1.1
In cassatie kan worden uitgegaan van de volgende feiten:1
(i) De coöperatie was (indirect) enig aandeelhouder van VAOP. De leden van de coöperatie waren ongeveer 150 Nederlandse gemeenten en samenwerkingsverbanden van gemeenten. De activiteiten van VAOP bestonden uit in- en verkoop van OPK.
(ii) VAOP is op 11 juli 2011, onder intrekking van de op 24 juni 2011 verleende surseance van betaling, failliet verklaard met benoeming van mr. Steffens tot curator. Op 23 september 2011 is de coöperatie failliet verklaard, eveneens met benoeming van mr. Steffens tot curator.2
(iii) Sortiva en [eiseres 2] zijn gevestigd op hetzelfde adres in Wognum. Sortiva houdt zich bezig met een groothandel in en de verwerking van alle recyclebare afvalstromen. [eiseres 2] houdt zich onder meer bezig met een groothandel in en de inzameling van alle soorten recyclebare afvalstromen, met name papier en kunststoffen. Sortiva en [eiseres 2] hebben werkzaamheden verricht voor VAOP.
(iv) VAOP kocht OPK van de gemeenten die (indirect) lid waren van de coöperatie. VAOP verkocht nagenoeg al het ingezamelde papier aan de papierfabriek Stora Enso in België en het ingezamelde karton aan handelaren.
(v) Bij brief van 31 mei 20113 hebben Sortiva en [eiseres 2] aan VAOP meegedeeld dat zij de leveringen aan de afnemers van VAOP hadden gestaakt en dat zij de goederen onder zich zouden houden als zekerheid voor de betaling van de nog openstaande nota’s.
(vi) Na de faillietverklaring van VAOP heeft de curator bij faxbrief van 12 juli 20114 aan [eiseres 2] meegedeeld dat uit de voorraadadministratie van VAOP blijkt dat [eiseres 2] nog een voorraad van VAOP onder zich heeft, dat zij deze niet mag vervreemden zonder toestemming van de curator en dat zij opgave moet doen van de aard en omvang van de voorraad.
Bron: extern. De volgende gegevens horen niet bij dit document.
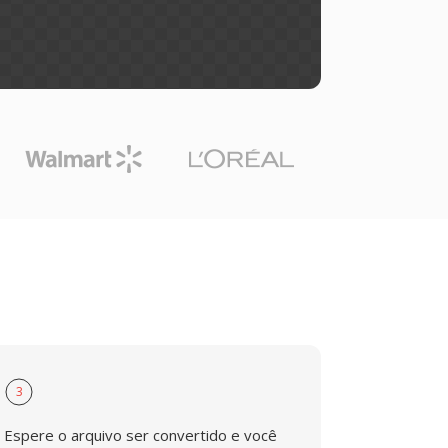
3
Espere o arquivo ser convertido e você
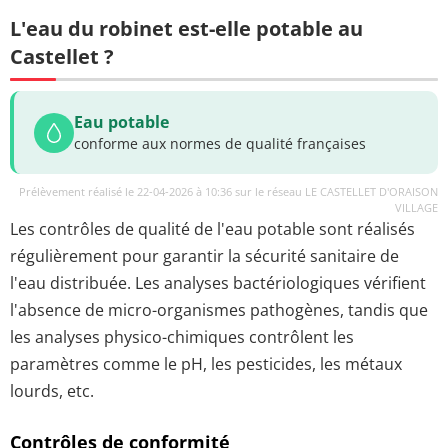
L'eau du robinet est-elle potable au
Castellet ?
Eau potable
conforme aux normes de qualité françaises
Prélèvement réalisé le 22-04-2026 à 10:36 sur le réseau LE CASTELLET D'ORAISON
VILLAGE
Les contrôles de qualité de l'eau potable sont réalisés
régulièrement pour garantir la sécurité sanitaire de
l'eau distribuée. Les analyses bactériologiques vérifient
l'absence de micro-organismes pathogènes, tandis que
les analyses physico-chimiques contrôlent les
paramètres comme le pH, les pesticides, les métaux
lourds, etc.
Contrôles de conformité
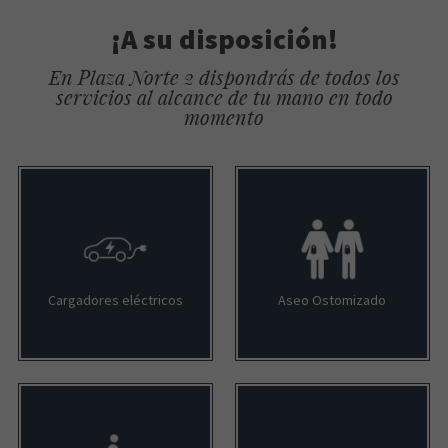
¡A su disposición!
En Plaza Norte 2 dispondrás de todos los
servicios al alcance de tu mano en todo
momento
Cargadores eléctricos
Aseo Ostomizado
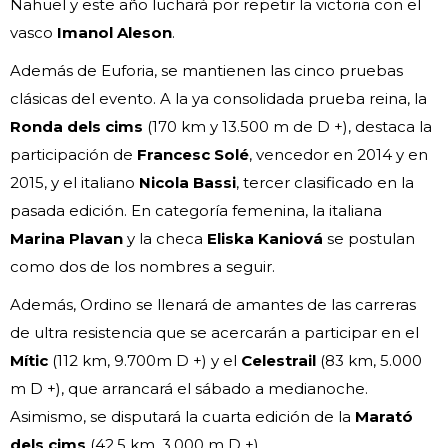
Nahuel y este año luchará por repetir la victoria con el
vasco
Imanol Aleson
.
Además de Euforia, se mantienen las cinco pruebas
clásicas del evento. A la ya consolidada prueba reina, la
Ronda dels cims
(170 km y 13.500 m de D +), destaca la
participación de
Francesc Solé
, vencedor en 2014 y en
2015, y el italiano
Nicola Bassi
, tercer clasificado en la
pasada edición. En categoría femenina, la italiana
Marina Plavan
y la checa
Eliska Kaniová
se postulan
como dos de los nombres a seguir.
Además, Ordino se llenará de amantes de las carreras
de ultra resistencia que se acercarán a participar en el
Mític
(112 km, 9.700m D +) y el
Celestrail
(83 km, 5.000
m D +), que arrancará el sábado a medianoche.
Asimismo, se disputará la cuarta edición de la
Marató
dels cims
(42,5 km, 3.000 m D +).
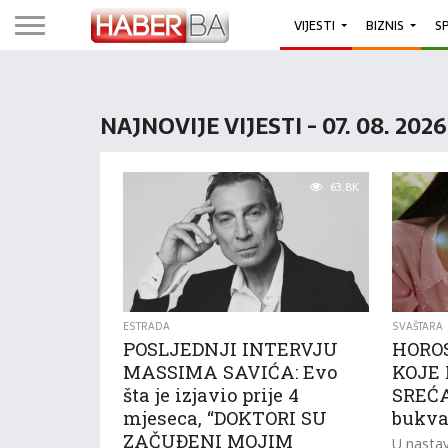
VIJESTI
BIZNIS
S
NAJNOVIJE VIJESTI - 07. 08. 202
63.8K
ESTRADA
SVAŠTARA
POSLJEDNJI INTERVJU
HORO
MASSIMA SAVIĆA: Evo
KOJE 
šta je izjavio prije 4
SREĆA
mjeseca, “DOKTORI SU
bukva
ZAČUĐENI MOJIM
U nastav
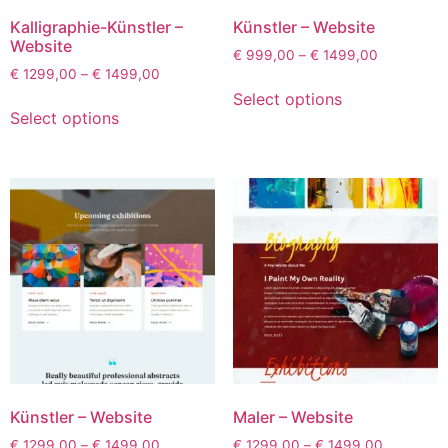
Kalligraphie-Künstler –
Künstler – Website
Website
€
999,00
–
€
1499,00
€
1299,00
–
€
1499,00
Select options
Select options
Künstler – Website
Maler – Website
€
1299,00
–
€
1499,00
€
1299,00
–
€
1499,00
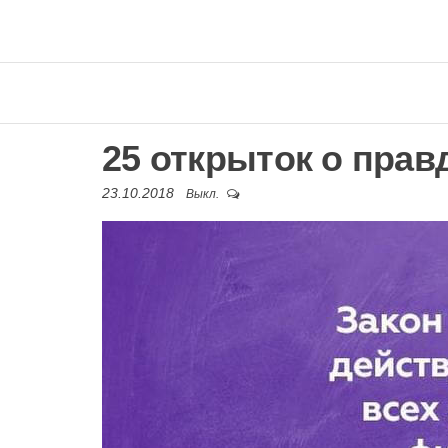
25 открыток о прав
23.10.2018
Выкл.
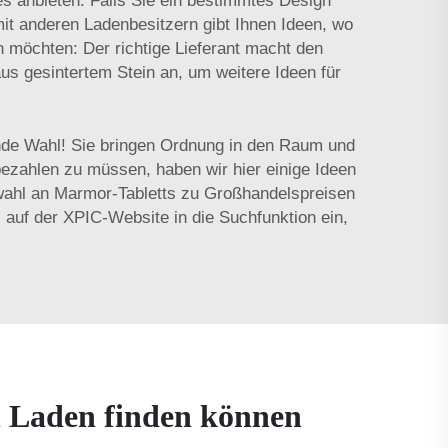
es anbieten. Falls Sie ein bestimmtes Design
mit anderen Ladenbesitzern gibt Ihnen Ideen, wo
rn möchten: Der richtige Lieferant macht den
aus gesintertem Stein
an, um weitere Ideen für
nde Wahl! Sie bringen Ordnung in den Raum und
bezahlen zu müssen, haben wir hier einige Ideen
swahl an Marmor-Tabletts zu Großhandelspreisen
“ auf der XPIC-Website in die Suchfunktion ein,
n Laden finden können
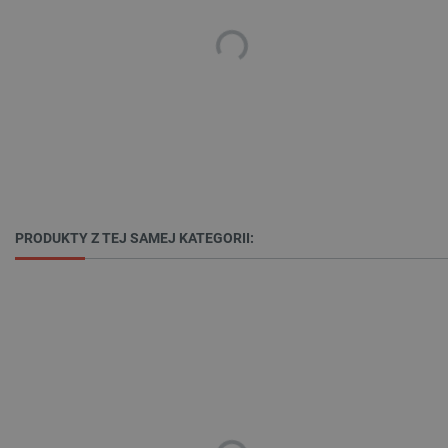
isListDisplay
botland.com.pl
_lb_ccc
.botland.com.pl
PRODUKTY Z TEJ SAMEJ KATEGORII:
critData
botland.com.pl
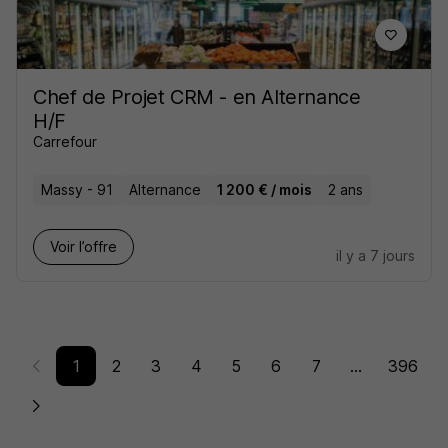
Chef de Projet CRM - en Alternance
H/F
Carrefour
Massy - 91
Alternance
1 200 € / mois
2 ans
Voir l’offre
il y a 7 jours
1
2
3
4
5
6
7
...
396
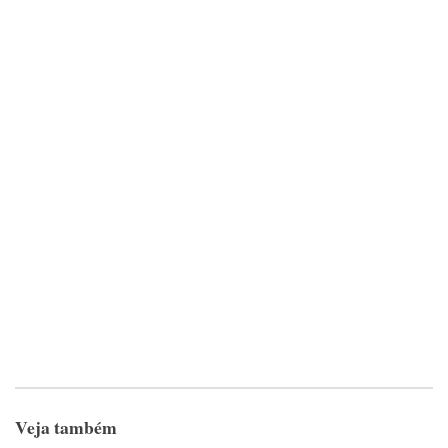
Veja também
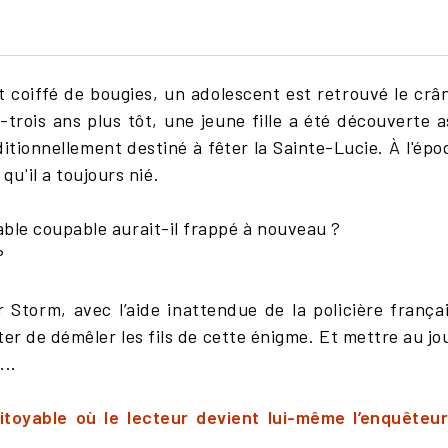
coiffé de bougies, un adolescent est retrouvé le crâne 
-trois ans plus tôt, une jeune fille a été découverte 
ionnellement destiné à fêter la Sainte-Lucie. À l'époqu
u'il a toujours nié.
table coupable aurait-il frappé à nouveau ?
?
 Storm, avec l’aide inattendue de la policière franç
r de démêler les fils de cette énigme. Et mettre au jo
...
pitoyable où le lecteur devient lui-même l’enquêteu
.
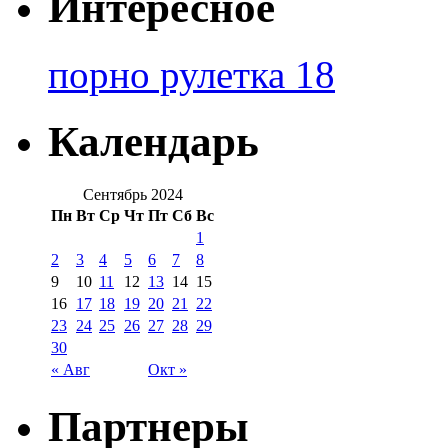
Интересное
порно рулетка 18
Календарь
Сентябрь 2024
Пн
Вт
Ср
Чт
Пт
Сб
Вс
1
2
3
4
5
6
7
8
9
10
11
12
13
14
15
16
17
18
19
20
21
22
23
24
25
26
27
28
29
30
« Авг
Окт »
Партнеры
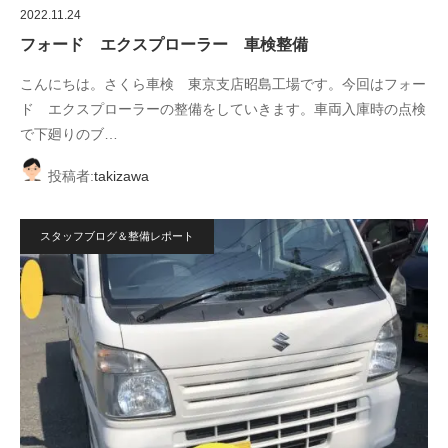
2022.11.24
フォード エクスプローラー 車検整備
こんにちは。さくら車検 東京支店昭島工場です。今回はフォー
ド エクスプローラーの整備をしていきます。車両入庫時の点検
で下廻りのブ…
投稿者:
takizawa
スタッフブログ＆整備レポート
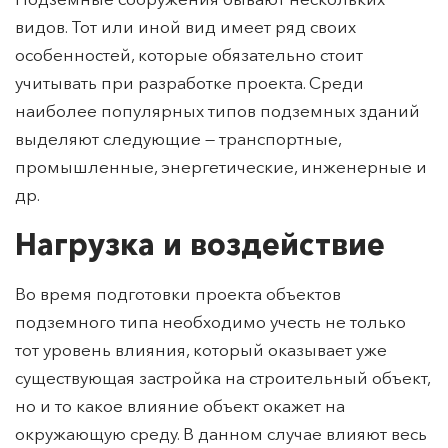
Типы
Подземные сооружения бывают нескольких
видов. Тот или иной вид имеет ряд своих
особенностей, которые обязательно стоит
учитывать при разработке проекта. Среди
наиболее популярных типов подземных зданий
выделяют следующие — транспортные,
промышленные, энергетические, инженерные и
др.
Нагрузка и воздействие
Во время подготовки проекта объектов
подземного типа необходимо учесть не только
тот уровень влияния, который оказывает уже
существующая застройка на строительный объект,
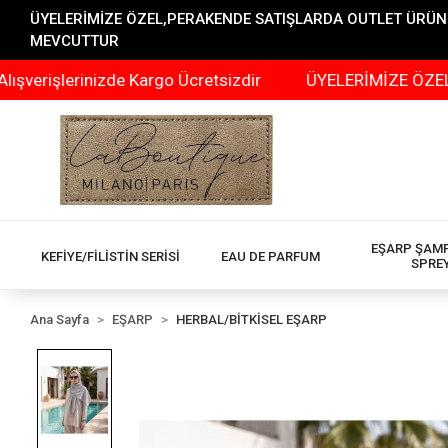
ÜYELERİMİZE ÖZEL,PERAKENDE SATIŞLARDA OUTLET ÜRÜNLER
MEVCUTTUR
rinizde Kargo Ücretsizdir
ÜYELERİMİZE ÖZEL,PERAKEN
EŞARP ŞAM
KEFİYE/FİLİSTİN SERİSİ
EAU DE PARFUM
SPRE
Ana Sayfa
EŞARP
HERBAL/BİTKİSEL EŞARP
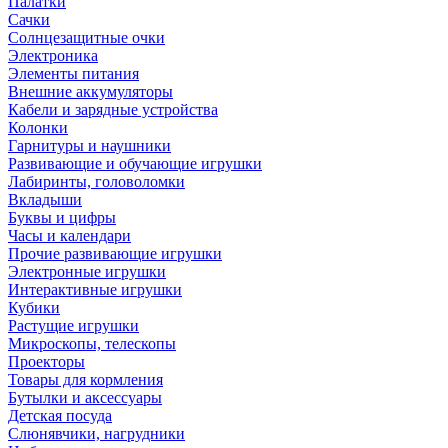
Палатки
Сачки
Солнцезащитные очки
Электроника
Элементы питания
Внешние аккумуляторы
Кабели и зарядные устройства
Колонки
Гарнитуры и наушники
Развивающие и обучающие игрушки
Лабиринты, головоломки
Вкладыши
Буквы и цифры
Часы и календари
Прочие развивающие игрушки
Электронные игрушки
Интерактивные игрушки
Кубики
Растущие игрушки
Микроскопы, телескопы
Проекторы
Товары для кормления
Бутылки и аксессуары
Детская посуда
Слюнявчики, нагрудники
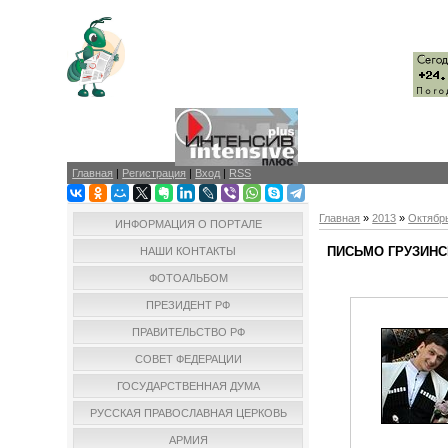
Главная
|
Регистрация
|
Вход
|
RSS
Главная
»
2013
»
Октябр
ИНФОРМАЦИЯ О ПОРТАЛЕ
ПИСЬМО ГРУЗИН
НАШИ КОНТАКТЫ
ФОТОАЛЬБОМ
ПРЕЗИДЕНТ РФ
ПРАВИТЕЛЬСТВО РФ
СОВЕТ ФЕДЕРАЦИИ
ГОСУДАРСТВЕННАЯ ДУМА
РУССКАЯ ПРАВОСЛАВНАЯ ЦЕРКОВЬ
АРМИЯ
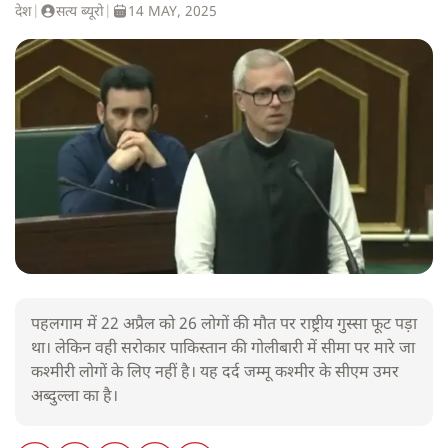
देश
|
सत्य ब्यूरो
|
14 MAY, 2025
पहलगाम में 22 अप्रैल को 26 लोगों की मौत पर राष्ट्रीय गुस्सा फूट पड़ा
था। लेकिन वही सरोकार पाकिस्तान की गोलीबारी में सीमा पर मारे जा
कश्मीरी लोगों के लिए नहीं है। यह दर्द जम्मू कश्मीर के सीएम उमर
अब्दुल्ला का है।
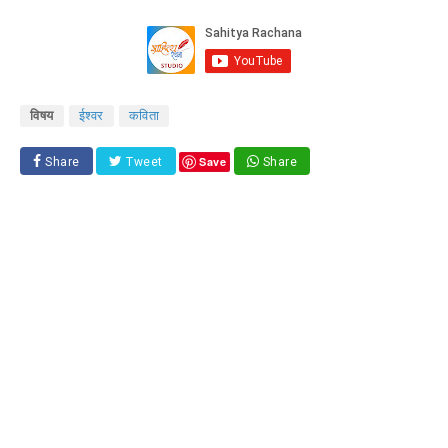
विषय
ईश्वर
कविता
Save
Share
Tweet
Share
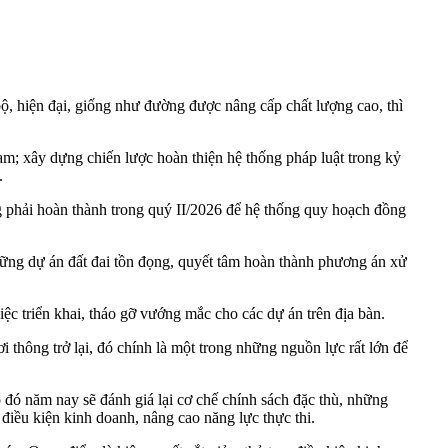
ộ, hiện đại, giống như đường được nâng cấp chất lượng cao, thì
m; xây dựng chiến lược hoàn thiện hệ thống pháp luật trong kỷ
.
ng phải hoàn thành trong quý II/2026 để hệ thống quy hoạch đồng
hững dự án đất đai tồn đọng, quyết tâm hoàn thành phương án xử
iệc triển khai, tháo gỡ vướng mắc cho các dự án trên địa bàn.
 thông trở lại, đó chính là một trong những nguồn lực rất lớn để
 đó năm nay sẽ đánh giá lại cơ chế chính sách đặc thù, những
điều kiện kinh doanh, nâng cao năng lực thực thi.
(vii) Bij brief van 5 augustus 20115 heeft [betrokkene 1] op briefpapier van Sortiva aan de curator onder meer het volgende meegedeeld:
“Wij zamelden in opdracht van VAOP papier in. Na de inzameling bewerkten we dit materiaal en leverden dit namens VAOP aan de afnemers. Uit hoofde van deze activiteiten stonden er per 14 juni jl. de volgende bedragen open:
- € 207.047,52 ten gunste van [eiseres 2]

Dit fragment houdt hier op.